Ob auch Linus Gerdemann ein Wörtchen mitreden kann, erscheint zweifelhaft. Der Magen-Darm-Infekt, der ihn zum Ausstieg bei Tirreno - Adriatico zwang, ist zwar auskuriert, dürfte der Form aber nicht zuträglich sein. Zu sehen ist dies an Gerdemanns Teamkollegen Johannes Fröhlinger. Dieser stieg bei der "Fahrt zwischen den Meeren" ebenfalls wegen eines Magen-Darm-Infekts aus und musste seinen Start am Samstag nun doch absagen.

Neben Gerdemann, dem der Sportliche Leiter Christian Henn durchaus eine Überraschung zutraut, könnte aus deutscher Sicht vielleicht noch Tony Martin (Columbia-HTC) eine gute Rolle spielen. Der Shooting-Star der letzten Saison hatte bei Paris - Nizza einen guten Einstand, ließ dann aber nach.

Contador fehlt - und auch Armstrong sagt ab

Anders als im Vorjahr wird Lance Armstrong (RadioShack) in der Lombardei diesmal nicht an den Start gehen, eine Magen-Darm-Grippe verhindert die eigentlich geplante neunte Teilnahme. "Es wäre schön gewesen, wenn Lance gestartet wäre, aber wir ziehen es vor, kein Risiko einzugehen", sagte RadioShack-Teamchef Johan Bruyneel: "Es wäre nicht sehr intelligent, ihn bei einem Rennen über fast 300 Kilometer starten zu lassen, wenn er nicht gesund ist." Teamkollege Andreas Klöden war indes ohnehin nicht für das Aufgebot vorgesehen.

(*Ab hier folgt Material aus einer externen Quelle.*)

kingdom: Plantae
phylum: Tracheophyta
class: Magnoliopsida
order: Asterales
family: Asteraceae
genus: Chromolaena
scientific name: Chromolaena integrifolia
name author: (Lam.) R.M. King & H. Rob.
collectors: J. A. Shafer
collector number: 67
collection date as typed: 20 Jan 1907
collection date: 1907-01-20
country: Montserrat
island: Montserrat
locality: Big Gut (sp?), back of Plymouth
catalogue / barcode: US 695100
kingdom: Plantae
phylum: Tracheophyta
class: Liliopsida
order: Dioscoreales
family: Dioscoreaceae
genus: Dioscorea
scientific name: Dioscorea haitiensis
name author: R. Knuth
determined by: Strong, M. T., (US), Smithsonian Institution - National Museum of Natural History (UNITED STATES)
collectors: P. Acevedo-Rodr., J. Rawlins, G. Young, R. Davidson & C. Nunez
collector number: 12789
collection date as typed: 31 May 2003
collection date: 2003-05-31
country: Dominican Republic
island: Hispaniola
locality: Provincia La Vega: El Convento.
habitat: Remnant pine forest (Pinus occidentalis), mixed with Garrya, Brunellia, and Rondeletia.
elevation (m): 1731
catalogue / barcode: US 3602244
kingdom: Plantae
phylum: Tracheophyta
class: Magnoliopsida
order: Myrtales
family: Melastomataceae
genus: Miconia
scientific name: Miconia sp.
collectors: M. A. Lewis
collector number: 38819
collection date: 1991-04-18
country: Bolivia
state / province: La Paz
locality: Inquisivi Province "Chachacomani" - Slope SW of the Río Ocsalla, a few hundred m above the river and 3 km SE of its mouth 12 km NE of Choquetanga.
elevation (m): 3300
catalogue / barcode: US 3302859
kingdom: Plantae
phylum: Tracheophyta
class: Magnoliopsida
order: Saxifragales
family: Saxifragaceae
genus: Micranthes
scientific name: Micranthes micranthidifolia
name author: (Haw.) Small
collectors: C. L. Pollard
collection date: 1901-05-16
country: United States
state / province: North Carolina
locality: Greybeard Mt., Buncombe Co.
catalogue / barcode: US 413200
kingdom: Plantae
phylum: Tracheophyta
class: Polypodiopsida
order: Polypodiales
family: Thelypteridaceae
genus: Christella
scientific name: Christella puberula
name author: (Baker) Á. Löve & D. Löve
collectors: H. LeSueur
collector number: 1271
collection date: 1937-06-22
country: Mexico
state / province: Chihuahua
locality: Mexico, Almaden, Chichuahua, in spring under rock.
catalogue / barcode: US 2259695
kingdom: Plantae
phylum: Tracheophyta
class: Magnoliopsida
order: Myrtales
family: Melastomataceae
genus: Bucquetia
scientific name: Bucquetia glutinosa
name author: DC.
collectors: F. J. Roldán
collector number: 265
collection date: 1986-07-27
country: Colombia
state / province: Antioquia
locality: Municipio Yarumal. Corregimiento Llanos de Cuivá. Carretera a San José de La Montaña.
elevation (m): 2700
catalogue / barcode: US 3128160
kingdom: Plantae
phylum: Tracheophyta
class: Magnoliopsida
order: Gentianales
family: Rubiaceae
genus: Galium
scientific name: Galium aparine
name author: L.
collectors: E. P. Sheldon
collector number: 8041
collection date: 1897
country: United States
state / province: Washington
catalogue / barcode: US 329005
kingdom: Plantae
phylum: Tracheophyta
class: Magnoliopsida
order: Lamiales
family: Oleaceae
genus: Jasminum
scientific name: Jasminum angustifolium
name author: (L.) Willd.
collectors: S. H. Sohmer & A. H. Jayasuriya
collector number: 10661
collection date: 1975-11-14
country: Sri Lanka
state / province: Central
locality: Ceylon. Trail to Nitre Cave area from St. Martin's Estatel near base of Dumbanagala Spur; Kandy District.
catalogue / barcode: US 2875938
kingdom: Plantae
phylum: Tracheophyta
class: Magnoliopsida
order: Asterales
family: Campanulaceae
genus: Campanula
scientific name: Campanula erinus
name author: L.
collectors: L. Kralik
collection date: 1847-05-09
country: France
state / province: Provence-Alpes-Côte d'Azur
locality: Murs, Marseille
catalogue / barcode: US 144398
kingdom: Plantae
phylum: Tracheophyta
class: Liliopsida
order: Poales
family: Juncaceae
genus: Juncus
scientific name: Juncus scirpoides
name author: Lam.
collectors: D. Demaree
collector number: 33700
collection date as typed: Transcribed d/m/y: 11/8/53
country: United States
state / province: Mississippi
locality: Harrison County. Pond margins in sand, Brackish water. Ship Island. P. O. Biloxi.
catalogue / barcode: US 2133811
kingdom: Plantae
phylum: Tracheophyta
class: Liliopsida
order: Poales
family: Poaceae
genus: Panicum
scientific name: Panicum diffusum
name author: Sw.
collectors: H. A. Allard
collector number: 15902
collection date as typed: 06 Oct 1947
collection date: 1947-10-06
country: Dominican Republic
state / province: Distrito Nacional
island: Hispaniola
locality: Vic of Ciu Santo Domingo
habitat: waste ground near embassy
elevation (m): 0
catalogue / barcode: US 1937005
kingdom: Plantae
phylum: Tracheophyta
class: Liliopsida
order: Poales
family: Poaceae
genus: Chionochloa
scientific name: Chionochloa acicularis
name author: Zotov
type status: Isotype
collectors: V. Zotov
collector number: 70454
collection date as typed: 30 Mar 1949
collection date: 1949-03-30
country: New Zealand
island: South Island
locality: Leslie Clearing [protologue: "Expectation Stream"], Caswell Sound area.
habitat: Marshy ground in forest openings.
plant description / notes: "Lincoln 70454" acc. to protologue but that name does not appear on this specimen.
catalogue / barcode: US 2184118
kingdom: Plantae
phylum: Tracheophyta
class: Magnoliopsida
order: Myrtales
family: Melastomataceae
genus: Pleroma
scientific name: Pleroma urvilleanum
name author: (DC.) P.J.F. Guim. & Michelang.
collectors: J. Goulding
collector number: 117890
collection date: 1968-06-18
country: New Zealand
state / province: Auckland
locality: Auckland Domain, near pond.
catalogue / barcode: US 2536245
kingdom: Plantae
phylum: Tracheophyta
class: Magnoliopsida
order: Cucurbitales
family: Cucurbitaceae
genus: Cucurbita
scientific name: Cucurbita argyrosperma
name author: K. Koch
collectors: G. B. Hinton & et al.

Fehlen wird auch Alberto Contador. Der spanische Tour-Sieger wurde vom Team Astana ebenso wenig nominiert wie der Kasache Alexander Winokurow. Im Aufgebot von Caisse d'Epargne fehlt Alejandro Valverde. Der Spanier wurde in Italien für zwei Jahre gesperrt, der Internationale Sportgerichtshof (CAS) im schweizerischen Lausanne bestätigte erst vor wenigen Tagen das Urteil.